▸ DATA SUPPLIED:
================
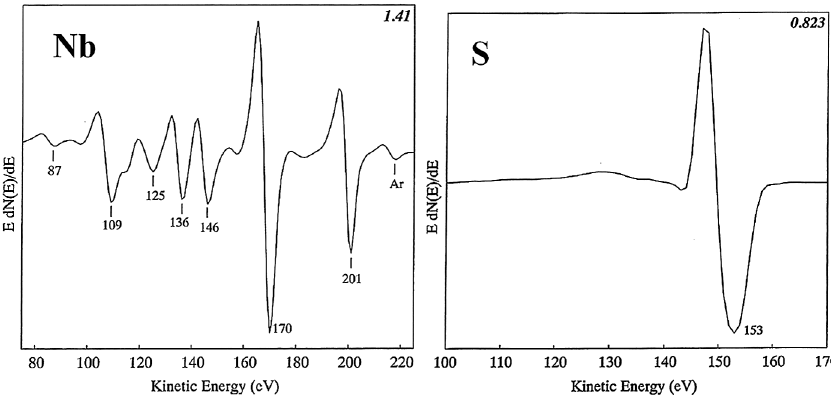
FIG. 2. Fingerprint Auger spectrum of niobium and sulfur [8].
================
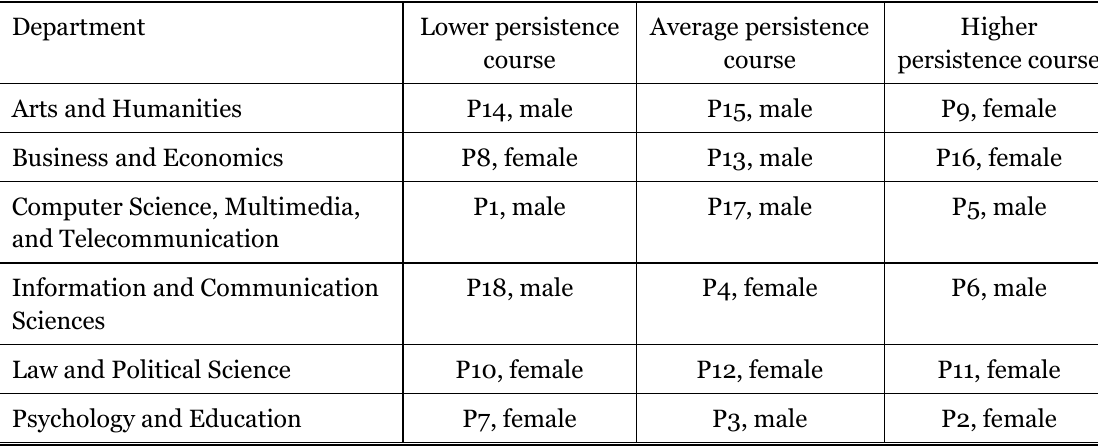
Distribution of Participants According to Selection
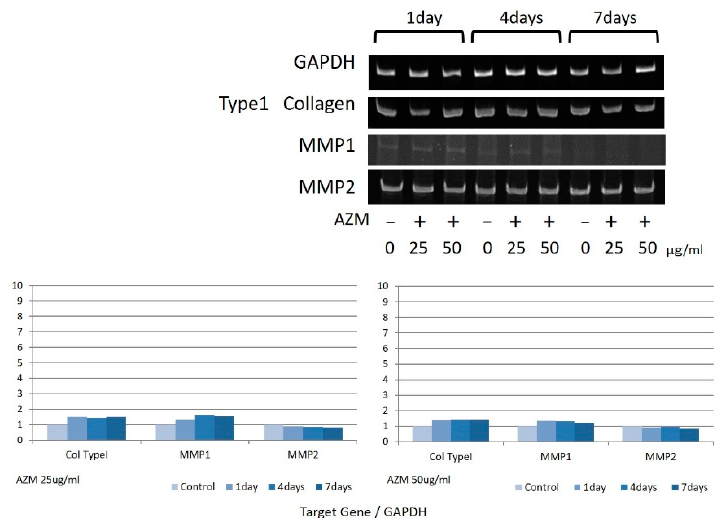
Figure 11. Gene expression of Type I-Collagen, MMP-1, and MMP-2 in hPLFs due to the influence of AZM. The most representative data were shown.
================
▸ WHAT TO DO: Extract, without any images, the part of the material above that opens with the line containing "Distribution of Participants" and closes with the line containing "Figure 11. Gene", both lines included.

▸ WRITTEN REPLY:
Distribution of Participants According to Selection
Figure 11. Gene expression of Type I-Collagen, MMP-1, and MMP-2 in hPLFs due to the influence of AZM. The most representative data were shown.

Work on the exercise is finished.